== AUFGABEN ==
[1] Beantworte die folgenden Fragen zum Text über die Geschichte des Nobelpreises.
(a) Seit wie vielen Jahren werden die Nobelpreisträger laut dem Text jeden Herbst bekannt gegeben?
(b) Welche Erfindung machte Alfred Nobel im 19. Jahrhundert schwerreich?
(c) Wer kam bei Experimenten mit Nitroglycerin ums Leben?
[2] Setze den Text über die Geschichte des Nobelpreises nach seinem letzten Satz fort.
━━━━━ ÜBUNGSTEXT
Eine Büste von Alfred Nobel.

Geschichte des Nobelpreises Stifter mit schlechtem Gewissen

Stand: 03.10.2016 04:20 Uhr

Jeden Herbst werden die Nobelpreisträger bekannt gegeben - und das schon seit 115 Jahren. Aber wer war der Erfinder? Warum stiftete gerade ein Sprengstoffexperte einen Friedenspreis und was hat es mit dem geheimen Auswahlverfahren auf sich?

Es begann mit einem Knall - die Erfindung des Dynamits machte Alfred Nobel im 19. Jahrhundert schwerreich. Antrieb für die Entdeckung war allerdings ein persönlicher Schicksalsschlag: Bei Experimenten mit dem hochgefährlichen Nitroglycerin - dem damals gängigen Sprengmittel - kam sein jüngster Bruder ums Leben. Nobel machte es sich daraufhin zur Aufgabe, einen sichereren Sprengstoff zu entwickeln.
━━━━━━━━━━
━━━━━ VORLIEGENDE DATEN
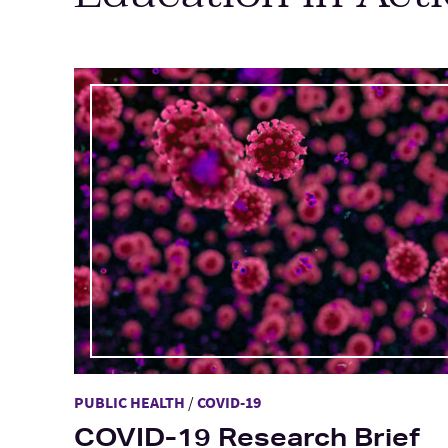
Main Content
PUBLIC HEALTH
/
COVID-19
COVID-19 Research Brief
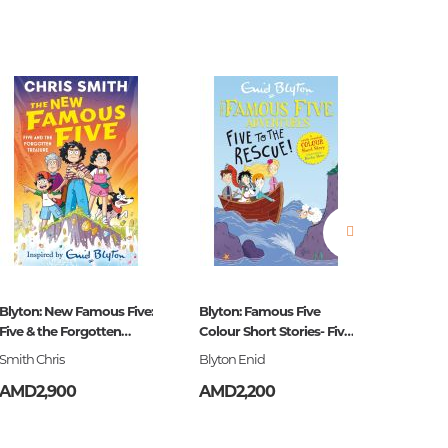
estions
es of
Blyton: New Famous Five:
Blyton: Famous Five
Barbie:
Five & the Forgotten
Colour Short Stories- Five
Treasure
to the
Smith Chris
Blyton Enid
.
AMD2,900
AMD2,200
AMD2,
es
━━━━━━━━━━
== LÖSUNGEN ==
[1]
(a) Seit 115 Jahren.
(b) Die Erfindung des Dynamits.
(c) Nobels jüngster Bruder.

[2]
In der Folge entdeckte Nobel offenbar durch einen Zufall, dass Nitroglycerin mit Kieselerde vermischt eine gute Sprengkraft besaß, sich aber völlig gefahrlos transportieren ließ - das Dynamit war erfunden. Ab etwa 1867 ließ er in der Nähe von Geesthacht in einer eigenen Fabrik den neuen Sprengstoff produzieren. Dass er als selbsterklärter Pazifist diese wichtige Kriegswaffe entwickelte, ist eine Ironie der Geschichte.

Röntgen und von Behring als erste Preisträger

Bis zu seinem Tod im Jahr 1896 meldete er mehr als 350 Patente an und gründete in mehr als zwanzig Ländern Firmen und Labore. So häufte er ein enormes Vermögen an. In seinem Testament bestimmte Nobel dann, dass sein Geld nach seinem Tod zur Gründung einer Stiftung dienen solle, die alljährlich die besten Wissenschaftler auszeichnet. Kriterium für die Verleihung sollte sein, dass die Personen "im vergangenen Jahr der Menschheit den größten Nutzen gebracht haben".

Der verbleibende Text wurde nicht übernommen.